Siempre regreso al agua de manera irremediable. En algunas ocasiones he pintado cuadros en los que no aparece, pero termino volviendo a ella de forma natural, en mayor o menor medida. Es una especie de sello personal, algo por lo que se reconoce mi obra. Aunque quiero expandir mi universo creativo en otras direcciones, pintando el agua me siento muy cómodo y muy yo. Siempre me ofrece algo nuevo que descubrir y con lo que experimentar.

¿Qué libros forman parte de tu bibliografía fundamental?

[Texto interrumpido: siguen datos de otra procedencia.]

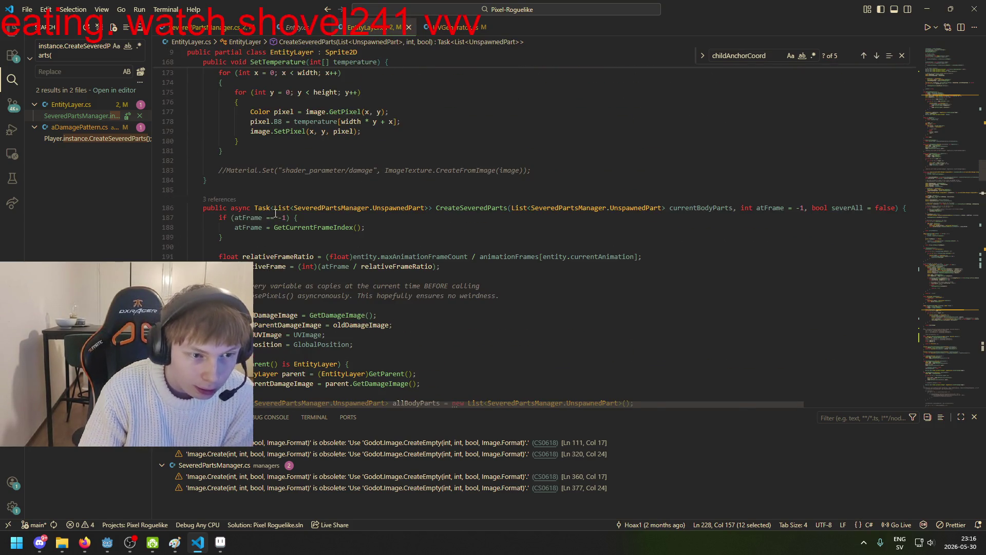
left_click(480, 208)
scroll(481, 208, "up", 8)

La agonía y el éxtasis, de Irving Stone. Trata sobre la vida de Miguel Ángel y el oficio del artista. Es muy interesante y agradable de leer. Lo recomiendo mucho. El acto de crear, de Rick Rubin. Habla sobre cómo desarrollar la creatividad y ofrece algunas claves y consejos. Está compuesto por capítulos cortos que puedes releer cuando quieras y siempre viene bien. Es muy recomendable. Me gustan mucho los libros sobre Roma y Grecia, sobre dioses, mitos y cuestiones similares. Al final, continúan ahí después de siglos y me parecen civilizaciones muy interesantes. También me gusta cualquier libro de Haruki Murakami. El último que leí fue La muerte del comendador I y II. Me gustó mucho porque trata sobre un pintor al que comienzan a sucederle cosas misteriosas y espirituales, muy en la línea de su estilo de escritura.

¿Qué artista actual, a quien conozcas personalmente o no, te gustaría que descubriéramos?

Manuel Quintana Martelo, @quintanamartelo. Es un maestro. No lo conozco personalmente, pero he visto varias exposiciones de su obra y me alucina. Me encanta la mezcla y el equilibrio tan elegante que consigue entre el realismo, la figuración y una abstracción que, en conjunto, me parece maravillosa. Los ángulos y las perspectivas que construye, y su manera de utilizar los elementos y los espacios vacíos en sus composiciones, son una pasada. Si no conocéis su obra, ya estáis tardando. Creo que os va a gustar mucho.

¿Un museo o lugar al que siempre regresarías?

El Prado, sin duda. Hay que visitar todos los museos y ver todas las exposiciones posibles, pero el Prado es el Prado.